Preety Ramjuttun (éducatrice) : « Les parents connaissent mieux leurs enfants que les profs »

Pourquoi les parents doivent-ils accompagner leurs enfants pendant leurs études ?

Le support moral d’un enfant se trouve avant tout à la maison. A l’école, dans une classe de 40 élèves, l’enseignant n’a pas de temps d’accorder une attention particulière à chacun, même s’il fait de son mieux. Les parents connaissent mieux leurs enfants et savent quels sont leurs besoins. Le suivi doit se faire dès le plus jeune âge et aller jusqu’au secondaire. Le parent est le pilier de la famille et l’enfant doit pouvoir compter sur lui. Par exemple, l’enfant a besoin de support émotionnel et, souvent, c’est la maman qui est plus apte à cela. Même quand il a un problème, c’est à elle qu’il se confiera plus facilement. Dès fois, il se peut que l’enfant n’ait pas les motivations qu’il faut à l’école, mais ses parents savent comment le motiver. Ce sont les parents qui inculquent la culture de l’effort.

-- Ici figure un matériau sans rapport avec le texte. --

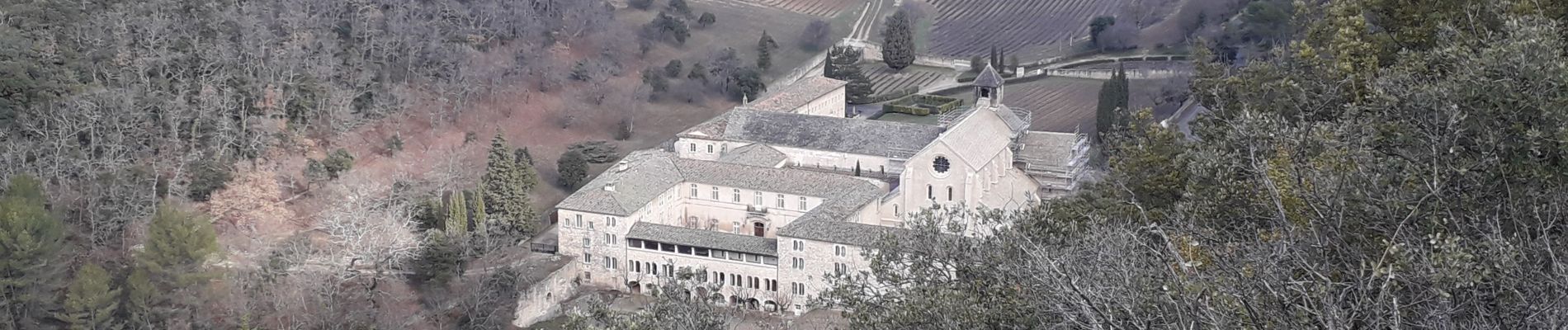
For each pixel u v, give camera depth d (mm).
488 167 167250
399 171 181625
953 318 47750
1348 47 67250
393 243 150125
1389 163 47312
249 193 163875
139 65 176250
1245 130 52406
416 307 142875
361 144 187000
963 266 51125
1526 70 45219
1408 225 44344
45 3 186250
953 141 148875
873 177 171500
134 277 132750
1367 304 37531
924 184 151000
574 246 154250
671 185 161875
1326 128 50875
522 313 145375
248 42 190125
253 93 180750
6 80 165500
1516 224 41688
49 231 132875
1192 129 76250
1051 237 51250
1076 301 41406
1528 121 45594
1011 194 154250
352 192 164625
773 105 196500
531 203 173500
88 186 154750
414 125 199500
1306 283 40844
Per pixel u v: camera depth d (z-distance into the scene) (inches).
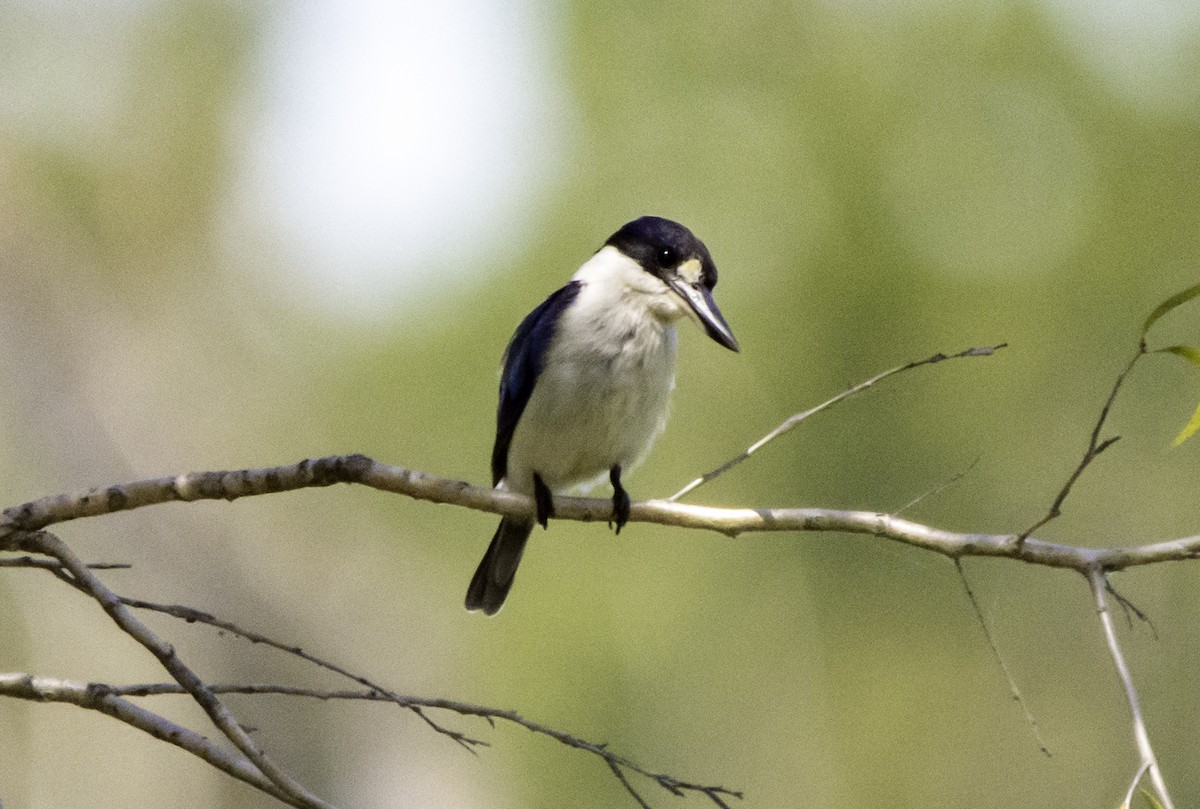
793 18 596.1
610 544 595.5
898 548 547.8
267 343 666.8
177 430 616.4
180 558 537.6
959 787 523.5
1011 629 530.0
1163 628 514.0
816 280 569.6
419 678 587.8
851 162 575.8
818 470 553.3
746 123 602.9
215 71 650.2
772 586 571.8
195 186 650.8
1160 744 502.0
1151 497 538.0
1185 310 550.9
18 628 474.0
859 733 542.9
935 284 561.6
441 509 636.7
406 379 659.4
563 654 589.9
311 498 610.9
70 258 613.6
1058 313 558.3
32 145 617.3
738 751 562.6
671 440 579.2
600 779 573.3
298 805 152.1
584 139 630.5
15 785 451.2
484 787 573.9
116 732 473.7
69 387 585.3
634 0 621.3
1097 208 566.9
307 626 560.7
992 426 546.3
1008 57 576.1
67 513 178.7
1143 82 573.3
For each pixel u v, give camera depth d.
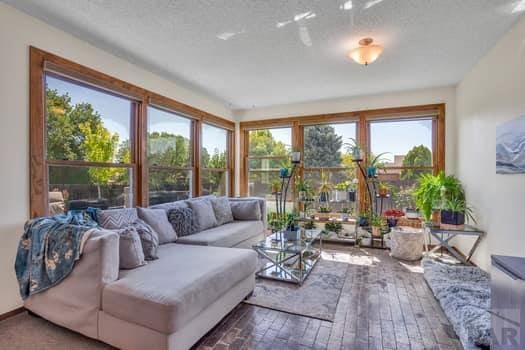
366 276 3.12
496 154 2.80
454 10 2.24
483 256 3.17
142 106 3.45
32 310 2.12
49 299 2.00
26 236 2.14
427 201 3.77
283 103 5.16
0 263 2.15
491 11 2.25
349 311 2.32
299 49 2.94
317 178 5.07
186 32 2.59
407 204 4.51
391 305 2.42
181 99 4.12
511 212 2.55
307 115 5.07
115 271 1.88
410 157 4.50
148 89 3.53
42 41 2.40
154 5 2.17
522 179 2.37
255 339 1.92
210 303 1.94
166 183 3.93
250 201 4.52
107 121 3.09
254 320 2.18
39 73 2.38
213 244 3.11
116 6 2.19
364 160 4.69
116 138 3.19
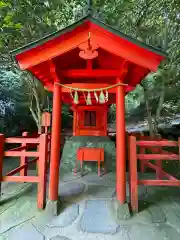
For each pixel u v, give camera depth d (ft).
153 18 16.43
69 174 14.80
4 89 23.32
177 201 9.49
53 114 8.85
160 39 16.60
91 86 9.31
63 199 9.55
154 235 6.92
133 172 8.53
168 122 29.04
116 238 6.77
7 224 7.61
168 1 14.92
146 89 18.33
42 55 7.70
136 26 15.81
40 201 8.62
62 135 25.36
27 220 7.86
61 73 8.94
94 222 7.64
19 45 16.26
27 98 24.35
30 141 9.19
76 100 9.08
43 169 8.81
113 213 8.26
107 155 15.89
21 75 20.07
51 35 7.31
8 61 19.30
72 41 7.59
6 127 24.95
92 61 9.14
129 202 8.91
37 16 14.51
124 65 7.98
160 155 8.66
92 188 11.31
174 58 16.39
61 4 14.15
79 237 6.82
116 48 7.56
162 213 8.29
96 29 7.44
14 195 10.30
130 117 32.76
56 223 7.63
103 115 17.39
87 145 16.21
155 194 10.39
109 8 14.61
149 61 7.60
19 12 12.89
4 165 19.01
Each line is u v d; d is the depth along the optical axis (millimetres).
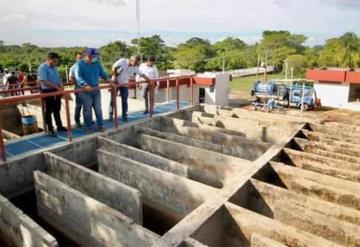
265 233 3723
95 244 4621
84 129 7566
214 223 3898
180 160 6910
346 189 4863
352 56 43906
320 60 46250
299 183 5078
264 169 5332
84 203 4594
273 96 19125
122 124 8008
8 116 11977
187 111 9891
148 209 5859
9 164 5699
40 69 6477
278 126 8375
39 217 5746
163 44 79750
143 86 9023
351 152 6312
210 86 18312
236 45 86562
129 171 5984
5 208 4562
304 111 18219
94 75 6953
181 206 5312
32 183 6082
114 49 63812
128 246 4062
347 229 3773
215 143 7715
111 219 4199
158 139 7277
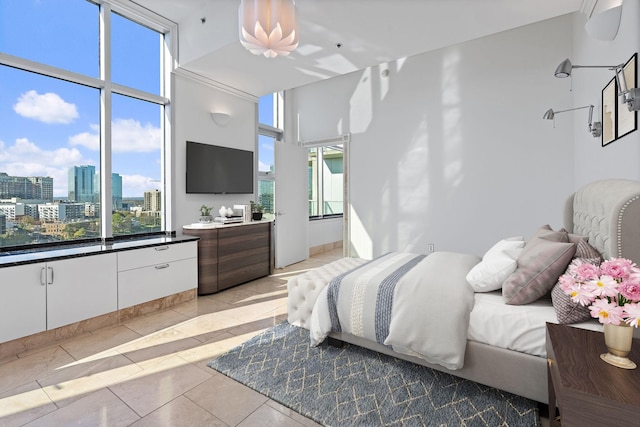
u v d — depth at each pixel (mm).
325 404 1724
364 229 5227
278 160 5191
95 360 2223
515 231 4055
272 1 2158
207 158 4223
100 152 3311
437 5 2586
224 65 3770
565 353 1178
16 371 2072
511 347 1642
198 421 1614
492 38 4148
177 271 3404
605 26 2178
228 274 3984
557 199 3811
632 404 894
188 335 2631
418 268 2268
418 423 1566
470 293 1869
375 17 2756
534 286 1717
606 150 2482
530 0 2512
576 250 1763
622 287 1083
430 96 4598
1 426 1576
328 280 2580
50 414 1664
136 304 3018
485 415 1610
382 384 1894
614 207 1465
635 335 1384
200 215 4211
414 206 4762
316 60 3607
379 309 2033
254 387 1889
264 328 2766
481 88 4230
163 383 1946
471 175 4316
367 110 5168
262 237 4574
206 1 3430
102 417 1642
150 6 3492
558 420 1421
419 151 4699
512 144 4047
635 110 1779
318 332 2285
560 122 3770
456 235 4445
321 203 6852
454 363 1688
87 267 2658
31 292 2342
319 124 5676
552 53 3805
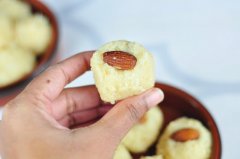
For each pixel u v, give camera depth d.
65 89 0.34
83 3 0.47
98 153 0.26
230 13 0.44
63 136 0.26
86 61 0.32
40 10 0.47
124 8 0.46
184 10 0.45
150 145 0.35
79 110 0.35
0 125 0.28
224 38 0.43
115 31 0.45
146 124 0.35
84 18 0.46
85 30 0.45
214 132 0.33
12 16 0.47
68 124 0.35
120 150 0.33
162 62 0.42
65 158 0.25
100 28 0.45
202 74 0.41
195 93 0.40
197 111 0.34
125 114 0.26
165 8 0.46
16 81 0.41
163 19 0.45
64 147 0.26
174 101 0.35
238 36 0.43
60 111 0.34
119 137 0.26
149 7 0.46
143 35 0.44
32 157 0.26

On dit que les parents les plus aisés donnent plus de moyens à leurs enfants ?

Je partage tout à fait cet avis et j’en vois bien des exemples chaque jour. Voyons les lauréats par exemple. Il n’y en a que quelques-uns venant de familles modestes. Ce sont des exceptions. La plupart viennent de familles aisées et les parents ont mis tous les moyens à leur disposition pour réussir. Bien sûr, les parents avec peu de moyens font de leur mieux également, mais c’est sûr que lorsqu’on est aisé, on peut se permettre plus de choses. Par exemple, si l’enfant est stressé, on l’emmène passer un week-end à l’hôtel. Ce que les autres ne peuvent pas. On peut aussi payer de meilleurs professeurs pour les leçons.


GIRISH BAWOOHANY (classé 6e, filière technique) : « Les parents donnent l’exemple en travaillant dur »

Quel a été le rôle de vos parents dans votre succès ?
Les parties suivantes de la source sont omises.